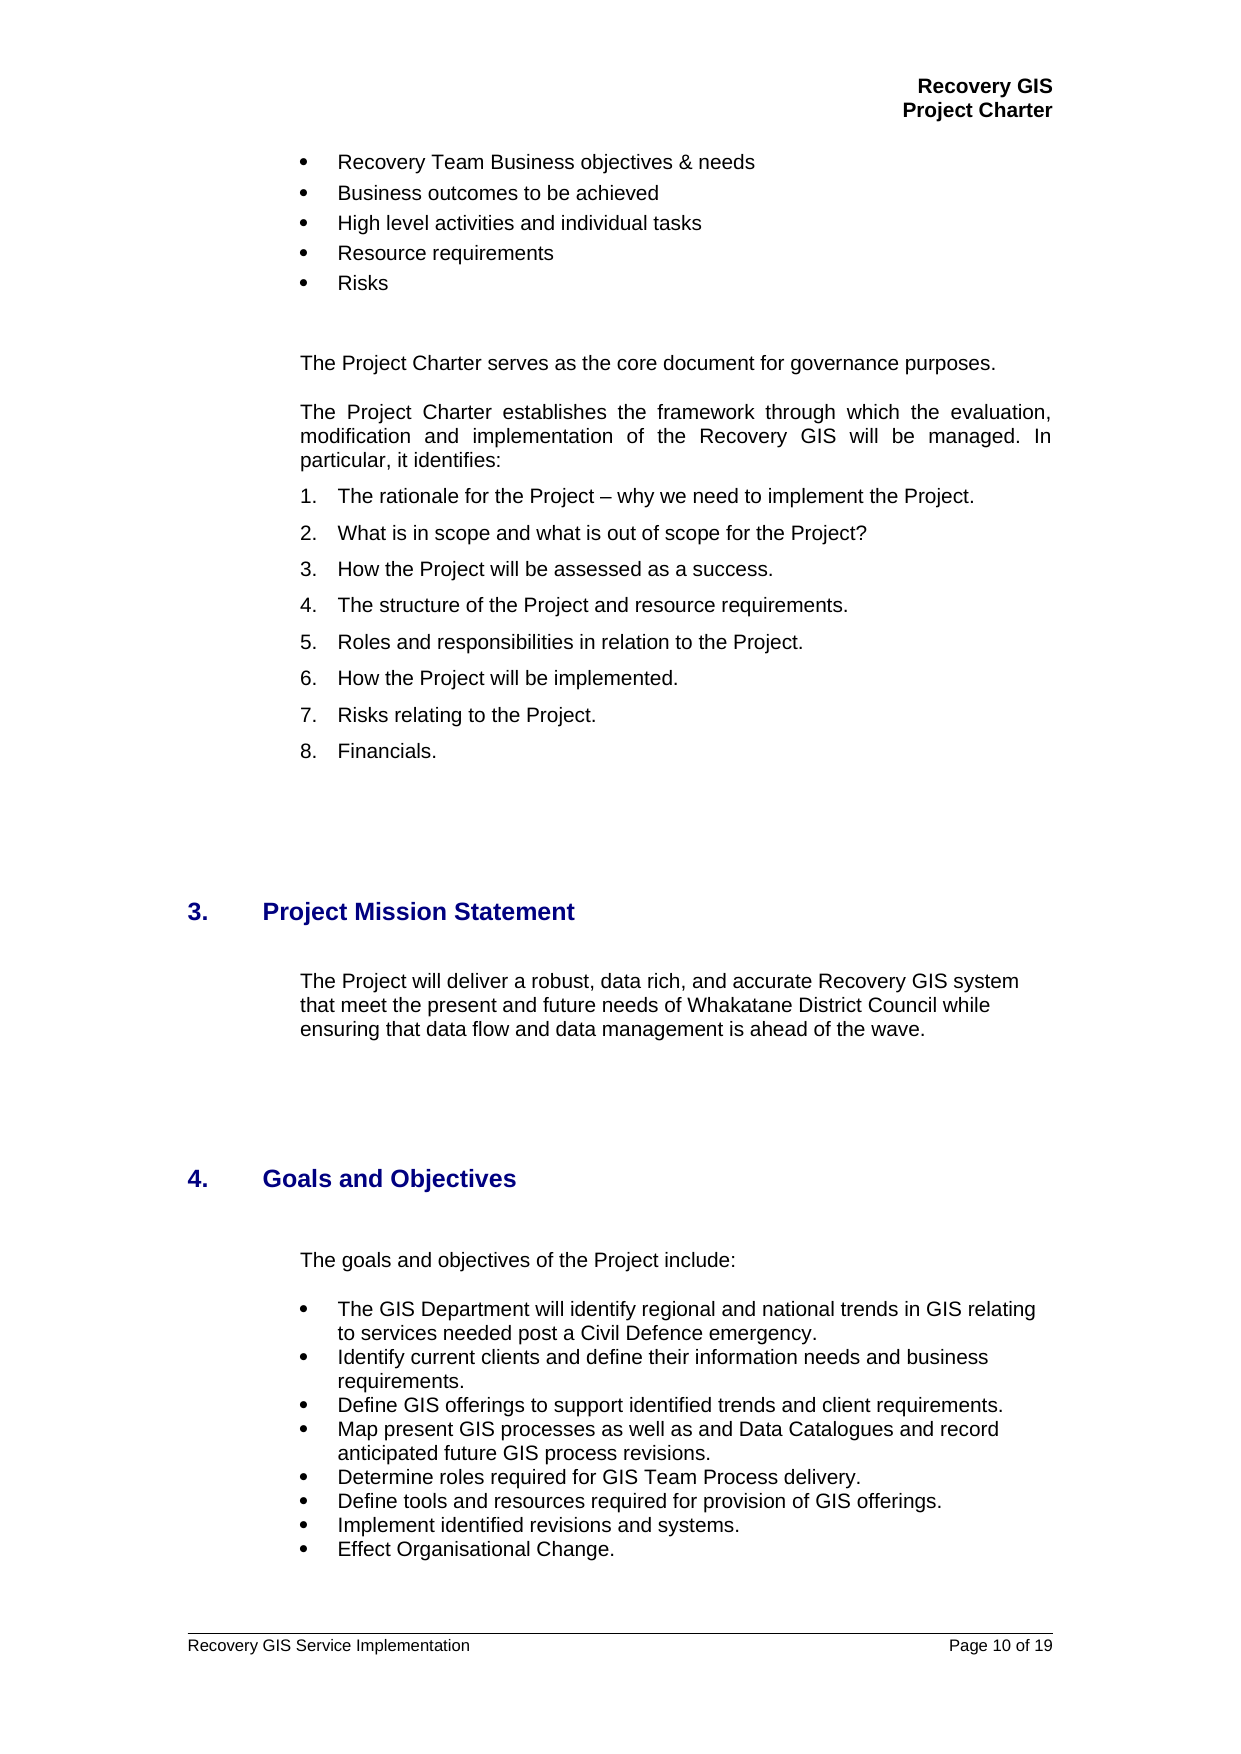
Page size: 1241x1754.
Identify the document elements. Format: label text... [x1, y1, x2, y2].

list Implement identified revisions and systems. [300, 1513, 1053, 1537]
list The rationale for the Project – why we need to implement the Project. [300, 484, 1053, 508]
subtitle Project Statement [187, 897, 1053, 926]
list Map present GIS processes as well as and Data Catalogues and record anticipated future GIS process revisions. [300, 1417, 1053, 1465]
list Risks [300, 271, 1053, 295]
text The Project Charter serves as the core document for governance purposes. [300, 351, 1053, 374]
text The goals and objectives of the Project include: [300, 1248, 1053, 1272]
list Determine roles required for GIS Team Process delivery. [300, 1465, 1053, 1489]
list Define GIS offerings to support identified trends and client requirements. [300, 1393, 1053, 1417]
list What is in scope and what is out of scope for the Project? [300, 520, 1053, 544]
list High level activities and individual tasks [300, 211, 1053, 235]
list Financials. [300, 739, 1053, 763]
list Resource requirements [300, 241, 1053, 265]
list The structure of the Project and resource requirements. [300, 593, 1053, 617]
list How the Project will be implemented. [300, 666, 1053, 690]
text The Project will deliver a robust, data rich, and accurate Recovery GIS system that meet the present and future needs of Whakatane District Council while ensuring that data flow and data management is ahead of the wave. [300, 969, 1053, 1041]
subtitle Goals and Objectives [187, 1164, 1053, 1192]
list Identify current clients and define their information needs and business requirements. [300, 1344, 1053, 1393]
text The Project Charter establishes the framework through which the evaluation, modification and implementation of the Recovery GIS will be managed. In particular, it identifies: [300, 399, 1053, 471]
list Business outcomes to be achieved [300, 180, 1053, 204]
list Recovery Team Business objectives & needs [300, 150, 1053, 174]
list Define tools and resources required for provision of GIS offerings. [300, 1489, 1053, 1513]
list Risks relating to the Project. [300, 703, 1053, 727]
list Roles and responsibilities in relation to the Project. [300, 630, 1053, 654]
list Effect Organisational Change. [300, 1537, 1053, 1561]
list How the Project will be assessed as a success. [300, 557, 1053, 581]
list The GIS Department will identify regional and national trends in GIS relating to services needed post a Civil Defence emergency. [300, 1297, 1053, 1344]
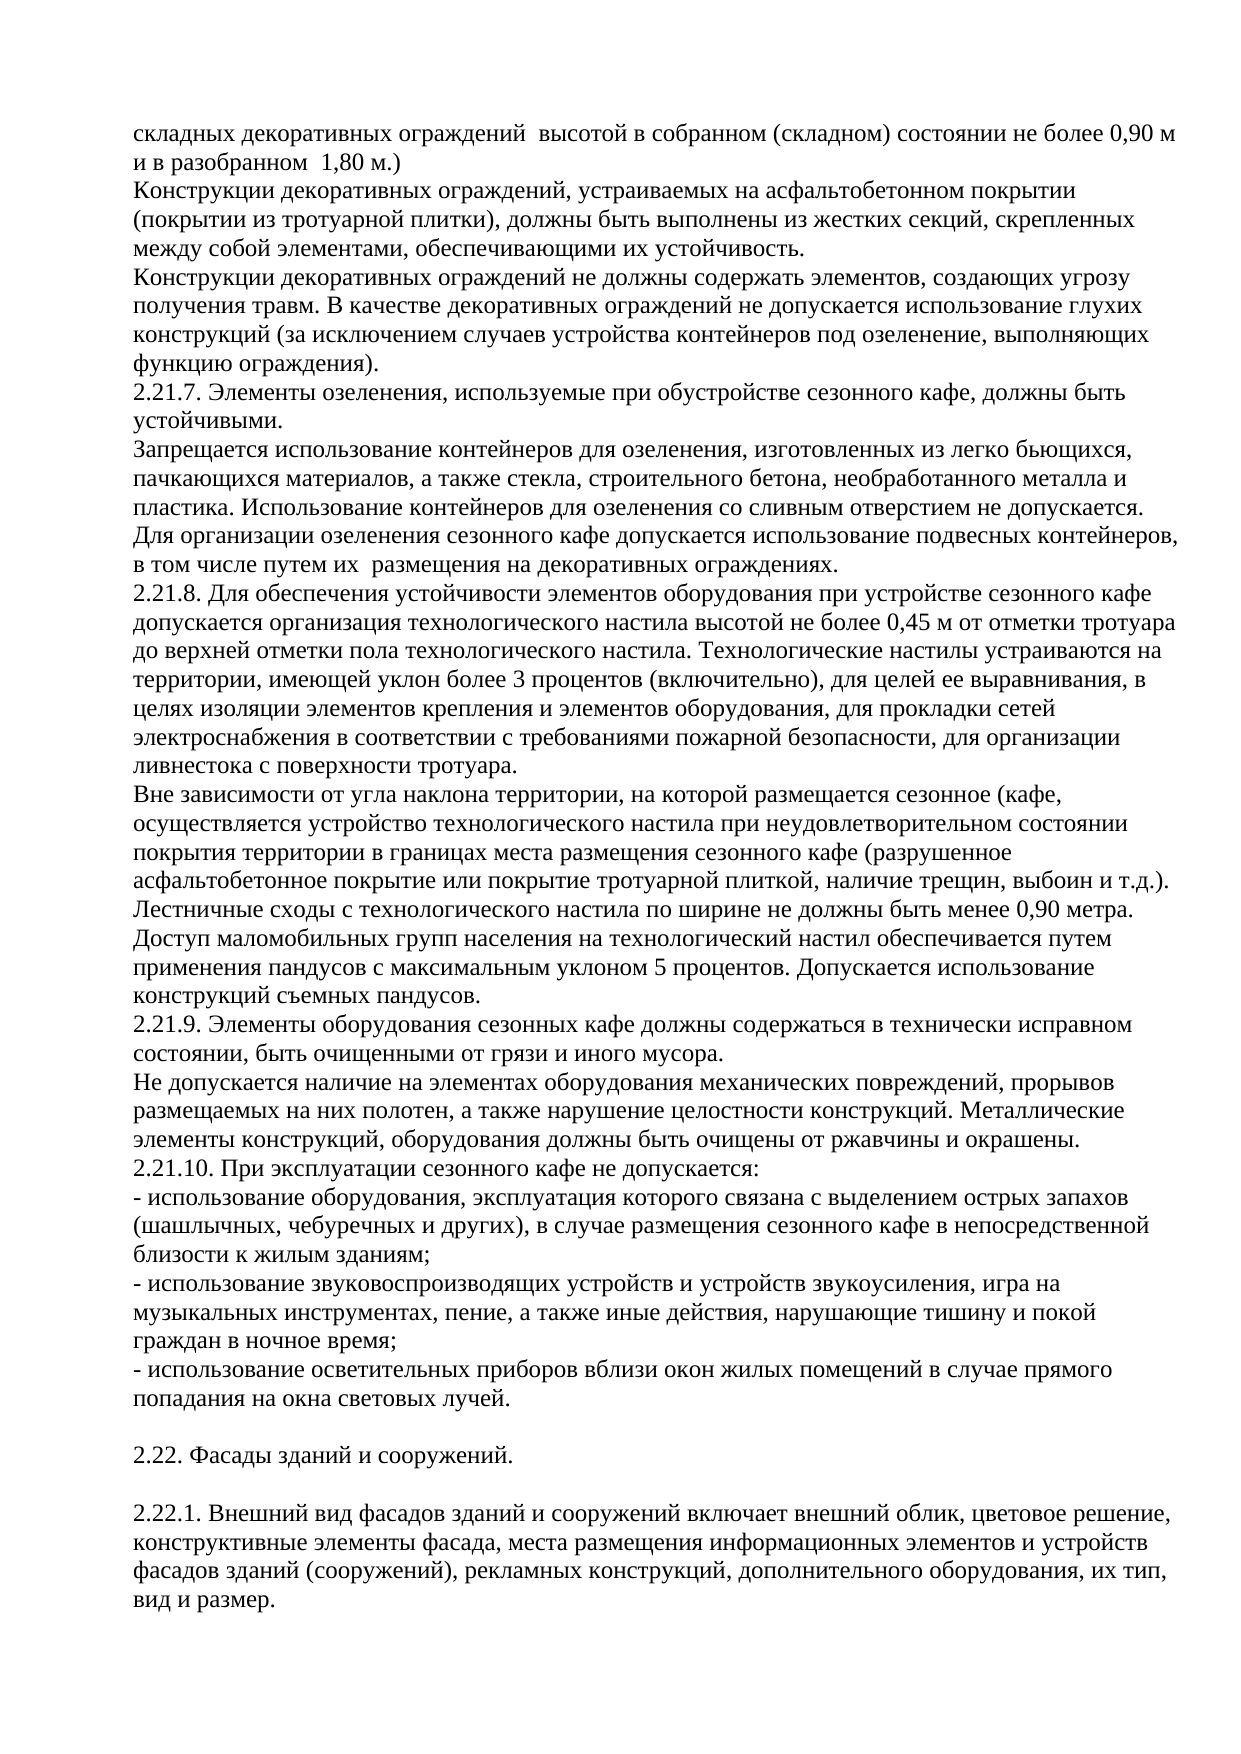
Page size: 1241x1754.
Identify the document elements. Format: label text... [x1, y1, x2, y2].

☆ ☆ ☆ ☆

WORK INSTRUCTION: List each line in the listing that contains the string "will".

ANSWER TO THIS PROBLEM:
list How the Project will be implemented. [300, 666, 1053, 690]
text The Project will deliver a robust, data rich, and accurate Recovery GIS system that meet the present and future needs of Whakatane District Council while ensuring that data flow and data management is ahead of the wave. [300, 969, 1053, 1041]
text The Project Charter establishes the framework through which the evaluation, modification and implementation of the Recovery GIS will be managed. In particular, it identifies: [300, 399, 1053, 471]
list How the Project will be assessed as a success. [300, 557, 1053, 581]
list The GIS Department will identify regional and national trends in GIS relating to services needed post a Civil Defence emergency. [300, 1297, 1053, 1344]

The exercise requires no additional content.